2.       Berikan materi kepada tim untuk dipelajari bersama.
3.       Buatlah beberapa pertanyaan yang menguji pemahaman / pengingatan akan materi pelajaran. Gunakan format yang memudahkan penilaian sendiri, misalnya pilihan ganda, mengisi titik-titik, atau benar / salah.
4.       Berikan sebagian pertanyaan kepada siswa. Sebutlah ini sebagai ronde pertama dari tournament belajar (tiap siswa harus menjawab pertanyaan secara perseorangan).
5.       Setelah pertanyaan diajukan. Sediakan jawabannya dan perintahkanlah siswa untuk menghitung jumlah pertanyaan yang mereka jawab dengan benar.
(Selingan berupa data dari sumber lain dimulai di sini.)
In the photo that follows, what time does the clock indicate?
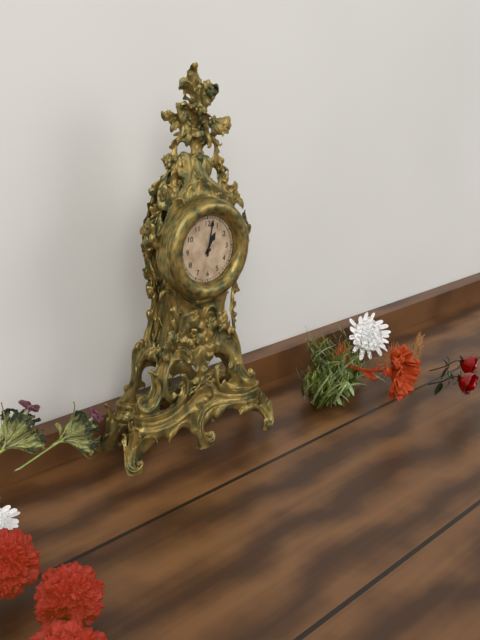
1:02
Selanjutnya perintahkan mereka untuk menanyakan skor mereka dengan tiap anggota tim mereka untuk mendapat skor tim. Umumkan skor untuk tiap tim.
6.       Perintahkanlah mereka untuk belajar lagi untuk ronde kedua dalam tournament. Kemudian ajukan pertanyaan tes lagi sebagai bagian dari ronde kedua. Perintahkan tim untuk sekali lagi menggabungkan skor mereka dan menambahkannya ke skor mereka di ronde pertama.
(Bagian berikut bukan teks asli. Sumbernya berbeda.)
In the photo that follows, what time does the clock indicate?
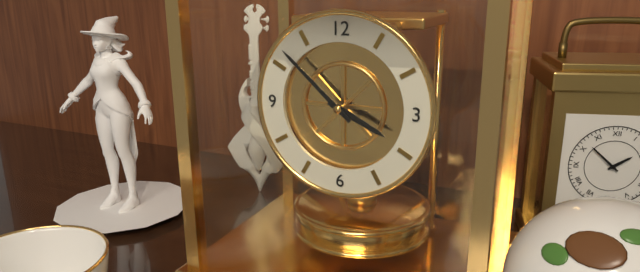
3:52
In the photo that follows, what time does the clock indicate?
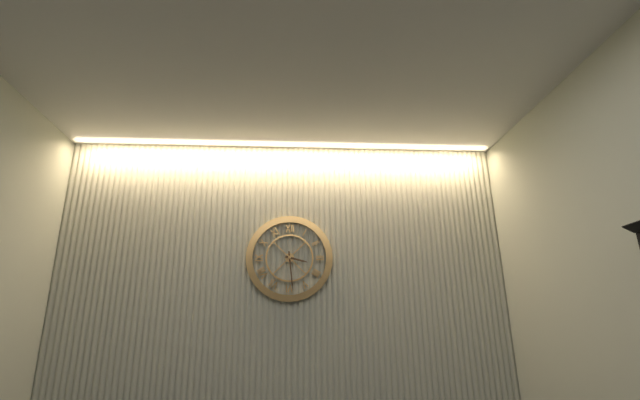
3:29
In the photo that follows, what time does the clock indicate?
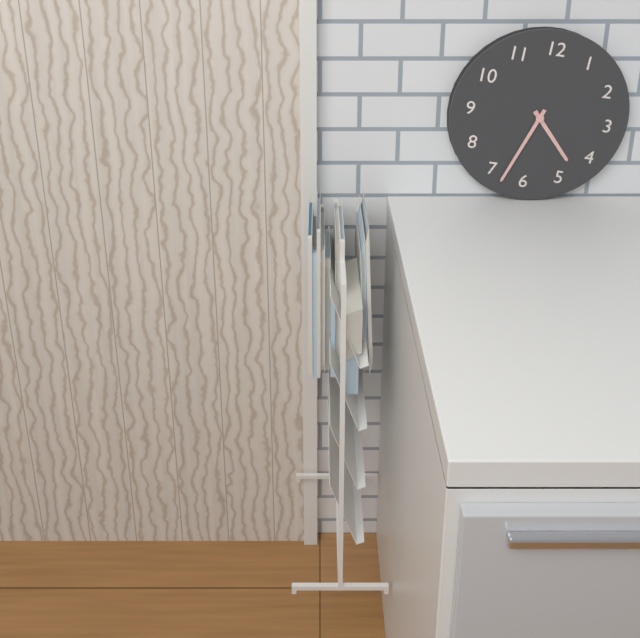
4:33
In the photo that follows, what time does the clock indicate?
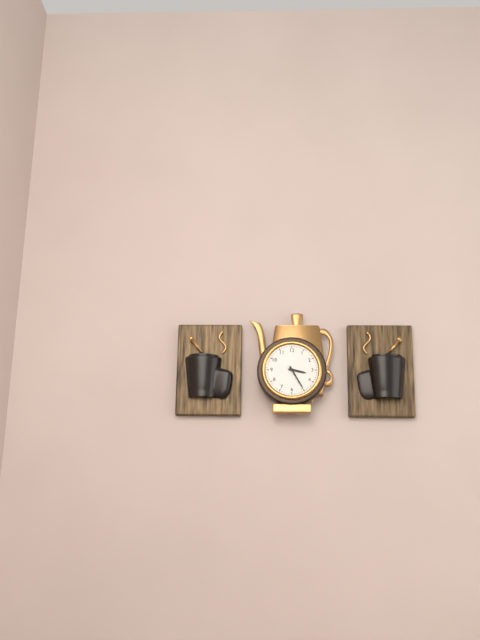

7.       Anda bisa membuat ronde sebanyak yang anda mau, namun pastikan untuk memberikan kesempatan tim untuk menjalani sesi belajar antara masing-masing ronde.
        Berdasarkan beberapa prosedur di atas dapat dijelaskan bahwa pembelajaran kooperatif model Turnament Game Team (TGT) memiliki kelebihan dari metode pembelajaran yang lain seperti metode ceramah, Tanya jawab dan sebagainya. Selanjutnya dapat disimpulkan urgensi dari pembelajaran kooperatif model Turnament Game Team (TGT) antara lain :`
a.       Dapat melatih mental siswa dalam berkompetisi dengan teman yang lain dalam belajar.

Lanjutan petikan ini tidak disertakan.